-- Begin Page excerpt --
Allow draw() to plot on the response scale

gavinsimpson / gratia

ggplot-based graphics and useful functions for GAMs fitted using the mgcv package

https://gavinsimpson.github.io/gratia/

Other

206 stars 28 forks source link

Allow draw() to plot on the response scale #79

Open gavinsimpson opened 4 years ago

gavinsimpson commented 4 years ago

Implement the equivalent of the trans and shift arguments that mgcv:::plot.gam() has so that users can pass in a function (e.g. the inverse link function) and a constant (e.g. the intercept), to get plots on the response scale.

Should these be arguments to the evaluate_smooth() methods or something draw() does internally?

~~Either way, the confidence bands aren't going to include the uncertainty in the constant, so shift is purely to move the origin (y-axis) around.~~ This is done in draw() and the various methods.

Want to have a simpler way for the user to express that they want the plots on the response scale. So need a new argument (response_scale?) that if set to TRUE, automatically set constant and fun to the correct values/functions such that we get values and intervals on the response scale. This will override anything passed to constant and fun obviously.

Should we include the overall uncertainty as we're bringing in the model constant here?

What about factor by smooths? These should really have the constant plus the parametric term for their level added as a constant.

Checklist:

[x] add code to handle this
[x] write tests
[ ] #253
[ ] #254

barbmuhling commented 1 year ago

Hello! Are there any plans to incorporate this option into smooth_estimates() any time soon? That would be super useful...

gavinsimpson commented 1 year ago

@barbmuhling the draw() method for smooth_estimates() has this (at least in the development version here on GH). If you mean to modify the values returned by smooth_estimates(), I think I won't be adding support for that as you can already do what you want using transform_fun() and a bit of dplyr fu:

library("mgcv")
library("gratia")
library("dplyr")

dat <- data_sim("eg1", n = 400, dist = "normal", scale = 2, seed = 2)
m1 <- gam(y ~ s(x0) + s(x1) + s(x2) + s(x3), data = dat, method = "REML")

my_const <- coef(m1)[1]

smooth_estimates(m1) |>
  add_confint() |>
  mutate(across(tidyselect::all_of(c("est", "lower_ci", "upper_ci")),
                .fns = \(x) x + my_const)) |>
  transform_fun(fun = \(x) x^2)

to apply any function you want to the estimate and credible interval. (This is what is used internally by the draw() methods.)
-- End Page excerpt --
Reproduce word for word the passage of the gratia issue thread starting with "Should these be" and going on through "the various methods.". The material after this point plays no part in the work.
-- Begin Provided material --
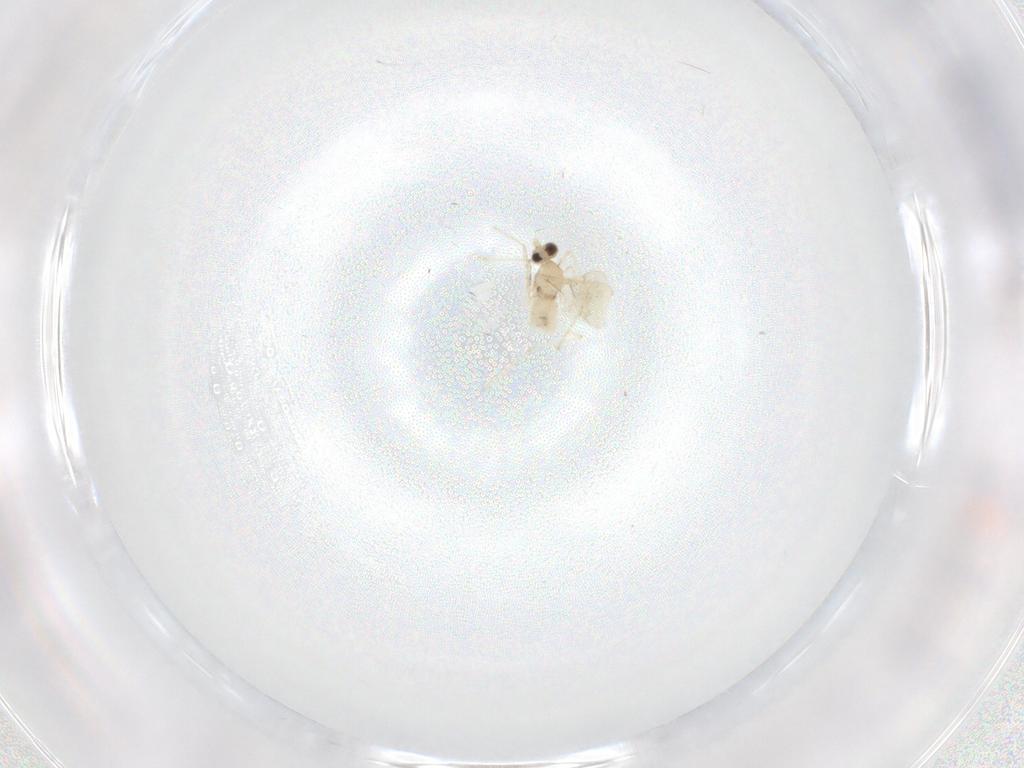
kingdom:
-- End Provided material --
▸ The output
Should these be arguments to the evaluate_smooth() methods or something draw() does internally?

~~Either way, the confidence bands aren't going to include the uncertainty in the constant, so shift is purely to move the origin (y-axis) around.~~ This is done in draw() and the various methods.